Observational Humor — Case Study #18

Here’s another Toastmasters Observational Humor monologue.

THE SET UP (What happened and what was said during the meeting before the monologue was presented.

1.  An evaluator commended a speaker for keeping the comments at the start of his talk “YOU focused.”

2.  A new member told us how to pronounce his unusual name.  He said he was from the Ukraine where his name is normal.

3.  During a segment on New Year’s resolutions, Gretchen told us of the exciting success of her new business.

4.  Bill Jacky told us this was the first New Years Eve in 20 years that he got eight hours of sleep.

5.  S (that’s his name) commented that he was amazed that Steve Pavlina’s solar watch worked at night.

6.  A name on the printed program agenda was misspelled.  Guy Burns was listed as Buy Burns. 

7.  A speaker referred to Bill Jacky as Bob Jacky.

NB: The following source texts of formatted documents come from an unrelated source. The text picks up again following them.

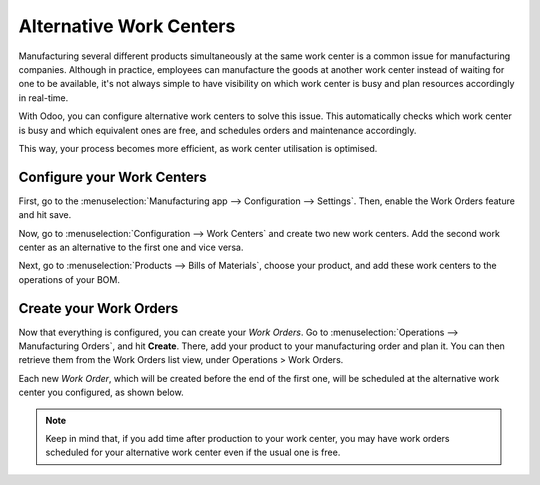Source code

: ================================
Alternative Work Centers
================================

Manufacturing several different products simultaneously at the same work center
is a common issue for manufacturing companies. Although in practice, employees can
manufacture the goods at another work center instead of waiting for one to be available,
it's not always simple to have visibility on which work center is busy and plan resources
accordingly in real-time.

With Odoo, you can configure alternative work centers to solve this issue. This automatically
checks which work center is busy and which equivalent ones are free, and schedules orders and
maintenance accordingly.

This way, your process becomes more efficient, as work center utilisation is optimised.


Configure your Work Centers
===========================

First, go to the :menuselection:`Manufacturing app --> Configuration --> Settings`. Then, enable
the Work Orders feature and hit save.

.. image:: alternative_wc/work-orders-setting.png
    :align: center
    :alt: work order settings ticked


Now, go to :menuselection:`Configuration --> Work Centers` and create
two new work centers. Add the second work center as an alternative to
the first one and vice versa.


.. image:: alternative_wc/wc_alternate1.png
    :align: center


Next, go to :menuselection:`Products --> Bills of Materials`, choose your product,
and add these work centers to the operations of your BOM.


.. image:: alternative_wc/wc_alternate2.png
    :align: center



Create your Work Orders
=======================

Now that everything is configured, you can create your *Work Orders*.
Go to :menuselection:`Operations --> Manufacturing Orders`, and hit **Create**. There, add
your product to your manufacturing order and plan it. You can then retrieve them
from the Work Orders list view, under Operations > Work Orders.

Each new *Work Order*, which will be created before the end of the
first one, will be scheduled at the alternative work center you
configured, as shown below.

.. image:: alternative_wc/wc_alternate3.png
    :align: center


.. note::
         Keep in mind that, if you add time after production to your work center,
         you may have work orders scheduled for your alternative work center even
         if the usual one is free.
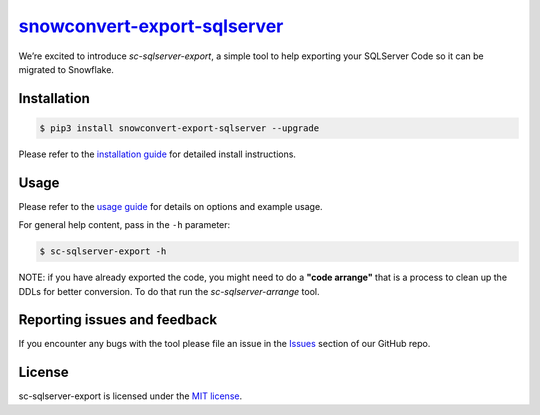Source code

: `snowconvert-export-sqlserver`_
===================
We’re excited to introduce `sc-sqlserver-export`, a simple tool to help exporting your SQLServer Code
so it can be migrated to Snowflake.


Installation
------------

.. code:: bash

    $ pip3 install snowconvert-export-sqlserver --upgrade

Please refer to the `installation guide`_ for detailed install instructions. 

Usage
-----

Please refer to the `usage guide`_ for details on options and example usage.

For general help content, pass in the ``-h`` parameter:

.. code:: bash

    $ sc-sqlserver-export -h

NOTE: if you have already exported the code, you might need to do a **"code arrange"** 
that is a process to clean up the DDLs for better conversion. 
To do that run the `sc-sqlserver-arrange` tool.
    

Reporting issues and feedback
-----------------------------

If you encounter any bugs with the tool please file an issue in the
`Issues`_ section of our GitHub repo.

License
-------

sc-sqlserver-export is licensed under the `MIT license`_.

.. _snowconvert-export-sqlserver: https://pypi.org/project/snowconvert-export-sqlserver
.. _installation guide: https://github.com/MobilizeNet/SnowConvertDDLExportScripts/blob/main/SQLServer/doc/installation_guide.md
.. _usage guide: https://github.com/MobilizeNet/SnowConvertDDLExportScripts/blob/main/SQLServer/doc/usage_guide.md
.. _Issues: https://github.com/MobilizeNet/SnowConvertDDLExportScripts/issues
.. _MIT license: https://github.com/MobilizeNet/SnowConvertDDLExportScripts/blob/main/SQLServer/LICENSE.txt

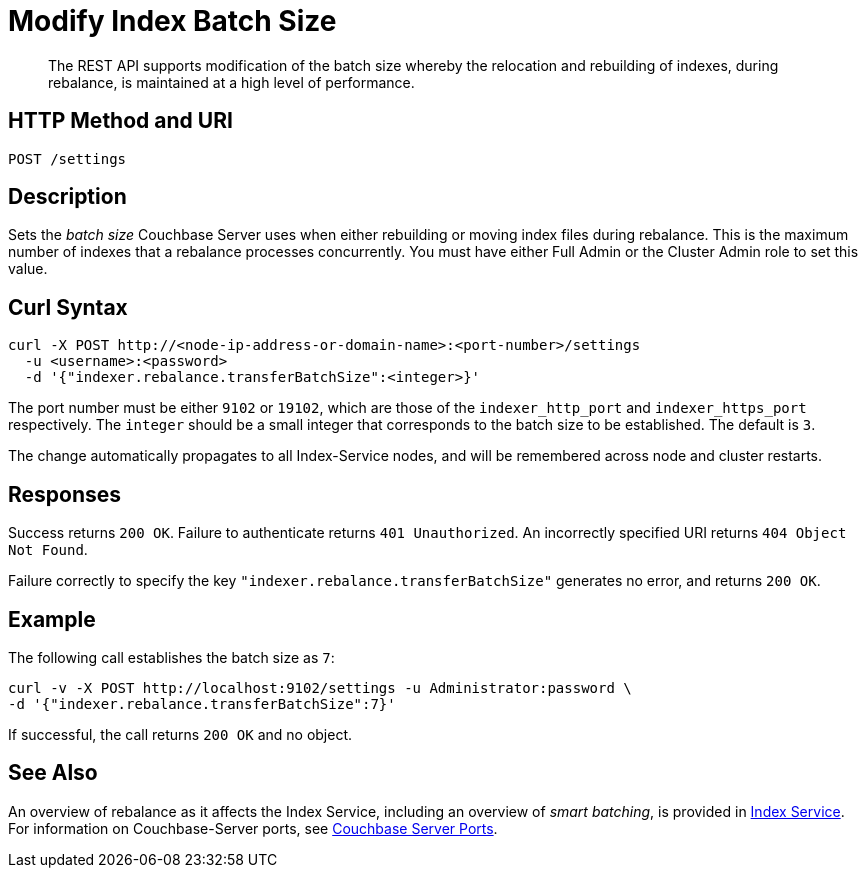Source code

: = Modify Index Batch Size
:description: The REST API supports modification of the batch size whereby the relocation and rebuilding of indexes, during rebalance, is maintained at a high level of performance.

[abstract]
{description}


== HTTP Method and URI

----
POST /settings
----

== Description

Sets the _batch size_ Couchbase Server uses when either rebuilding or moving index files during rebalance.
This is the maximum number of indexes that a rebalance processes concurrently.
You must have either Full Admin or the Cluster Admin role to set this value.

[#curl-syntax]
== Curl Syntax

----
curl -X POST http://<node-ip-address-or-domain-name>:<port-number>/settings
  -u <username>:<password>
  -d '{"indexer.rebalance.transferBatchSize":<integer>}'
----

The port number must be either `9102` or `19102`, which are those of the `indexer_http_port` and `indexer_https_port` respectively.
The `integer` should be a small integer that corresponds to the batch size to be established.
The default is `3`.

The change automatically propagates to all Index-Service nodes, and will be remembered across node and cluster restarts.

== Responses

Success returns `200 OK`.
Failure to authenticate returns `401 Unauthorized`.
An incorrectly specified URI returns `404 Object Not Found`.

Failure correctly to specify the key `"indexer.rebalance.transferBatchSize"` generates no error, and returns `200 OK`.

== Example

The following call establishes the batch size as `7`:

----
curl -v -X POST http://localhost:9102/settings -u Administrator:password \
-d '{"indexer.rebalance.transferBatchSize":7}'
----

If successful, the call returns `200 OK` and no object.

== See Also

An overview of rebalance as it affects the Index Service, including an overview of _smart batching_, is provided in xref:learn:clusters-and-availability/rebalance.adoc#rebalancing-the-index-service[Index Service].
For information on Couchbase-Server ports, see xref:install:install-ports.adoc[Couchbase Server Ports].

8.  One of our members is named Mary Coon.


I tried to think of a joke about a female sheep.  I wanted the Observational Humor to be EWE focused.
(Played with a sound-alike word.)

My name is K-I-N-D-E.  It’s pronounced KIN-DEE.  I’m from North Dakota where that’s a normal name.
(I compared my simple name with a complicated one, using the same pattern which had been previously used.)

I was motivated by Gretchen’s business success.  I made a resolution to move my business to her neighborhood.
(A simple joke, implying that WHERE her business was located was why it was successful.)

This New Years I couldn’t sleep a wink.  I couldn’t sleep with all of Bill Jacky’s snoring.
(Silly joke.  The very unexpected twist is what made it work so well.)

Steve’s solar watch works at night.  There’s a reason S and I didn’t understand that.  Steve has money.
(This piggybacked on somebody else’s observational humor.  My implication was that the cheap solar watch that S and I could afford would work only during daylight hours because we couldn’t affort a GOOD watch.)

And now Norwack The Magnificent.
(The answer-man delivery formula.  Answer first.  Followed by the question.)

The answer is:  Someone who would pay someone else to light them on fire.
And the question is:  Who would Buy Burns.

(During the meeting we had messed up two member’s names.  So I went looking for other play-on-names that I might use to turn it into a mini-list.)

The answer is:  A happy raccoon.
And the question is:  What is a Merry Coon.
(Again, playing with a homonym.)

The answer is:  Toastmaster Jacky and Toastmaster Lusk, if the moved to Buffalo, New York.
And the question is:  Who are the Buffalo Bills.  Asuming Bill Jacky doesn’t change his name to Bob.
(Simple joke with an observational topper.  Just when they think the joke is over, you lay on the second joke.)

The answer is:  Pets that salivate when you ring a bell.
And the question is:  What are Pavlina’s dogs.